Seit 3 Tagen bin ich hier angemeldet. Meine Angsstörung habe ich seit Oktober und weiß dass ich schon Fortschritte gemacht hab. Jeder Rückschlag nervt und verunsichert mich aber ungemein. Jetzt habe ich seit 3 Tagen wieder sehr starke Nervosität und 2 mal nachts auch wieder heftige Adrenalinschübe gehabt. Als ich aufwachte war ich schon wie benommen. Ich hab's dann allerdings immer wieder in Griff bekommen mit positiven Gedanken, was aber nur kurz hilft. Ich weiß dass Rückschläge wohl normal sind, aber ist es normal dass es so stark wiederkommt? Es war ja schon besser. Fühl mich jetzt wie gerädert. Ich will ab Februar wieder arbeiten gehen und habe Angst dass das dann wieder so weitergeht.
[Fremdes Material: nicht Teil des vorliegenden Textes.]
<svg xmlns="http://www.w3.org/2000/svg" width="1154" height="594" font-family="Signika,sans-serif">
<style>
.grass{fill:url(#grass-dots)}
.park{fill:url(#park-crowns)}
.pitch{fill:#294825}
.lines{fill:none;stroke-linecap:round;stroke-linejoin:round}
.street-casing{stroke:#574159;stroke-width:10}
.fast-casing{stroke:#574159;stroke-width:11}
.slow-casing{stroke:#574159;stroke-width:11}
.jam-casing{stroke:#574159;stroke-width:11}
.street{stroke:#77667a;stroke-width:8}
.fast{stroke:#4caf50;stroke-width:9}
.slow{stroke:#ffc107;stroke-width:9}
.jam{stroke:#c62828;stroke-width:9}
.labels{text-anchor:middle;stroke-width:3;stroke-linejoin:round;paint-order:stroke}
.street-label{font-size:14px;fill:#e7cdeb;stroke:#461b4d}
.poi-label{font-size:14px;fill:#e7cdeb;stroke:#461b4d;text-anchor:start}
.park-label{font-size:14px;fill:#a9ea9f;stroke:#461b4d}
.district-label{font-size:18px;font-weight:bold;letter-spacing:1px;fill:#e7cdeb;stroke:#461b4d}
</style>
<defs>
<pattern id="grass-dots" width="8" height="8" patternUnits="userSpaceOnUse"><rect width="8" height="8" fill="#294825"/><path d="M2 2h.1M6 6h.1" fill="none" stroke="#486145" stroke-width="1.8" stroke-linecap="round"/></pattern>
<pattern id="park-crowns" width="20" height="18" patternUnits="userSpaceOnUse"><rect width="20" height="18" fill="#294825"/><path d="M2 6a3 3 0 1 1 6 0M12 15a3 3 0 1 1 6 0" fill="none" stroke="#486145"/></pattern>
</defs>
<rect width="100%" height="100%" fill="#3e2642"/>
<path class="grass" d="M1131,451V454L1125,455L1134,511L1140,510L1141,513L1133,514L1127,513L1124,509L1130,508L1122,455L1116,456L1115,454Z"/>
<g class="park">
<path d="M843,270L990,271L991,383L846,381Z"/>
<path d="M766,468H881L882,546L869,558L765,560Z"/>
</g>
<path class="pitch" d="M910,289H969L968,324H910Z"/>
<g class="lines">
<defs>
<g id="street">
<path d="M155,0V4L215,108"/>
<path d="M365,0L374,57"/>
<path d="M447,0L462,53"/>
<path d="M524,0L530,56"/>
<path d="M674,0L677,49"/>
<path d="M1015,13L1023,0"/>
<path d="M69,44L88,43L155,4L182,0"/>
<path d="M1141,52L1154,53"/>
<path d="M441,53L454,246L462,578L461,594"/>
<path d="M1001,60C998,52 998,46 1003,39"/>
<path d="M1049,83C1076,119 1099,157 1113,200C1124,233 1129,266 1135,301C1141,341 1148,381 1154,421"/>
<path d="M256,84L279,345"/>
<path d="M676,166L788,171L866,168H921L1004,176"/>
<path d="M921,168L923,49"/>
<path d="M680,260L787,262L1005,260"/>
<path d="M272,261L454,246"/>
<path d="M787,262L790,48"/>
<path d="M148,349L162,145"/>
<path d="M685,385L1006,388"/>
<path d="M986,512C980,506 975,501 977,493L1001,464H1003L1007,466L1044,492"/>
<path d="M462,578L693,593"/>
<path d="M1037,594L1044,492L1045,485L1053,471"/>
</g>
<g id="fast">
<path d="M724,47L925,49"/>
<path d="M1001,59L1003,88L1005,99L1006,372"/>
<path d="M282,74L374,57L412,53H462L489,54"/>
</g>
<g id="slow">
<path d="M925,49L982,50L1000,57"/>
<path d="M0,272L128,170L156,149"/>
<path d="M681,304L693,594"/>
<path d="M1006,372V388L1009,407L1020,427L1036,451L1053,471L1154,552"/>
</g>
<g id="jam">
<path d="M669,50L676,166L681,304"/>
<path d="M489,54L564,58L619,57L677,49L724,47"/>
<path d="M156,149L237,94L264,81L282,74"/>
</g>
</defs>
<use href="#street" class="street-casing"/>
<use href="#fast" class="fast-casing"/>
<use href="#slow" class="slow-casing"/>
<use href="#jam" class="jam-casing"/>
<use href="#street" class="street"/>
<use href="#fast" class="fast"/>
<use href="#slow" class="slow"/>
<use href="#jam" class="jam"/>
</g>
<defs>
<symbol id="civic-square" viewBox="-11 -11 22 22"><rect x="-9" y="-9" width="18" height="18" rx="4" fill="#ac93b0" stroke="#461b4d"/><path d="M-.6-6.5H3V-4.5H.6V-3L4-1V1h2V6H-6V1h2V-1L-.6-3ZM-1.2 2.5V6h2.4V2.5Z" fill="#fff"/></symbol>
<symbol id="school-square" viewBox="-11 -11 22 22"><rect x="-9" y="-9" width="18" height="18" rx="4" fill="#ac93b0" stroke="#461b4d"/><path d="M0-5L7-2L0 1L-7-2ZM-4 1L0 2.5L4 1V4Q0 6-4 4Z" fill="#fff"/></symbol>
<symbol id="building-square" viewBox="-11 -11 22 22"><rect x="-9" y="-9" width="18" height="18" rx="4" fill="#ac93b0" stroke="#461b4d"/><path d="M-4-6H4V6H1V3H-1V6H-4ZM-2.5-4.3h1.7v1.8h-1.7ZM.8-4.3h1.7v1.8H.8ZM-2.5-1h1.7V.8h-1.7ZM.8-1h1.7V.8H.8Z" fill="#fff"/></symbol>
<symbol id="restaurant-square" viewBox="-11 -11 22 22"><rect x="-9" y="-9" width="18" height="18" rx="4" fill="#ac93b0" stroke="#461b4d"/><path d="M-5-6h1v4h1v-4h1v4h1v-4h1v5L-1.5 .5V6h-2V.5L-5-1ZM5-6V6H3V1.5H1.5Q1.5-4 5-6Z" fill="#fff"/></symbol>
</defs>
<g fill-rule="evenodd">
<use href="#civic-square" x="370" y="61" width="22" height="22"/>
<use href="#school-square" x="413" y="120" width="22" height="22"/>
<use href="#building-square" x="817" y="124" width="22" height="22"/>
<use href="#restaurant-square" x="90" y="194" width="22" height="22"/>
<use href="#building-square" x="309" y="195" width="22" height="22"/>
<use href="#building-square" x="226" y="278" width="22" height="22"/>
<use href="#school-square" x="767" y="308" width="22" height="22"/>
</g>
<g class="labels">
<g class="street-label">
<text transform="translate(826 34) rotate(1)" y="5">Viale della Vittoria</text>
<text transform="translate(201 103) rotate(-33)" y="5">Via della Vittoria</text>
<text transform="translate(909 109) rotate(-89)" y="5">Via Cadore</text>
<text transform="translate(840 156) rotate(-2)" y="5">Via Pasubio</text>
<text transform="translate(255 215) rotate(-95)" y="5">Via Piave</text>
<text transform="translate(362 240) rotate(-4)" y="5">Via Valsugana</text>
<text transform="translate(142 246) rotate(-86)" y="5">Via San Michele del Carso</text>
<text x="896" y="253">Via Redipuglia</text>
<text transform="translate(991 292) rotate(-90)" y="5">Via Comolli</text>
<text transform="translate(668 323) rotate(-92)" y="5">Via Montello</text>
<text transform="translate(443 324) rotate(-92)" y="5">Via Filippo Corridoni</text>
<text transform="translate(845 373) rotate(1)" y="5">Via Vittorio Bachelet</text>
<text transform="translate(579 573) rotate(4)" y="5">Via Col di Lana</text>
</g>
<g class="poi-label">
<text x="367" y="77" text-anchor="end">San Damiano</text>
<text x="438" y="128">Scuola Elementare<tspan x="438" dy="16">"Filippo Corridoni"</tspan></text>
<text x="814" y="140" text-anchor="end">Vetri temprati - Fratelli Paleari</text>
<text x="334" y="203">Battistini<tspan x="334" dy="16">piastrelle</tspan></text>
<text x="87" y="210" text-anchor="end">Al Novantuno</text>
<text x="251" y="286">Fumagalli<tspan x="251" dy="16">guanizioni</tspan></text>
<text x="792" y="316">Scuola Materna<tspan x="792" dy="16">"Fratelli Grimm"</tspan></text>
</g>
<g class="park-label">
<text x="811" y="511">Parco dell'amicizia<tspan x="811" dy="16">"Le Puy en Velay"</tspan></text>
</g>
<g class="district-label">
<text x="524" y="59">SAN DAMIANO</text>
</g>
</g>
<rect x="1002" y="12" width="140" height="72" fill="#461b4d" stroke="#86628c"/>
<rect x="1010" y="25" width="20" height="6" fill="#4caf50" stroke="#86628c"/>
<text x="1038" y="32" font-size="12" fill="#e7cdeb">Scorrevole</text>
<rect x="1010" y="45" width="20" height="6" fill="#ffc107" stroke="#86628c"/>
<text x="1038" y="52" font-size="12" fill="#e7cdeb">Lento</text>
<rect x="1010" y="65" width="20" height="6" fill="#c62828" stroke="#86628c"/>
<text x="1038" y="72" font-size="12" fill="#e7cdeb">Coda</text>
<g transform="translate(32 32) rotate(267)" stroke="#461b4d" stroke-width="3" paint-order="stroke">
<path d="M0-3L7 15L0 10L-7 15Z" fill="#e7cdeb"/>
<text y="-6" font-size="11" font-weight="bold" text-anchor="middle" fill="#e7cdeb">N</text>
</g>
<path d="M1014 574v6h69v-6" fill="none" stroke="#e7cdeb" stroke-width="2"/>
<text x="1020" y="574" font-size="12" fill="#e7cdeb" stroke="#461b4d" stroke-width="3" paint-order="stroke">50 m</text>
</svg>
Wie soll Mann denn immer wieder Kraft schöpfen?

Lg tanja

07.01.2015 12:21 • 08.01.2015 #1


9 Antworten ↓


Fee*72
huhu..
Hab auch seit Anfang des jahres Rückschläge,die mich nerven..das Fragen nach dem warum das so ist,wo man doch so Fortschritte gemacht hat die letzten monate helfen auch nich weiter...ich muss auch anders denken lernen und Gedanken die negativ sind durchbrechen und stop sagen und weiter machen ,nicht entmutigen lassen,weiter an sich arbeiten und am Leben teilhaben..
nicht jeder Tag ist gleich,gibt gute und weniger gute und auch das Wetter trägt dazu bei.

07.01.2015 13:12 • x 1 #2



Wie stark sind Eure Rückschläge?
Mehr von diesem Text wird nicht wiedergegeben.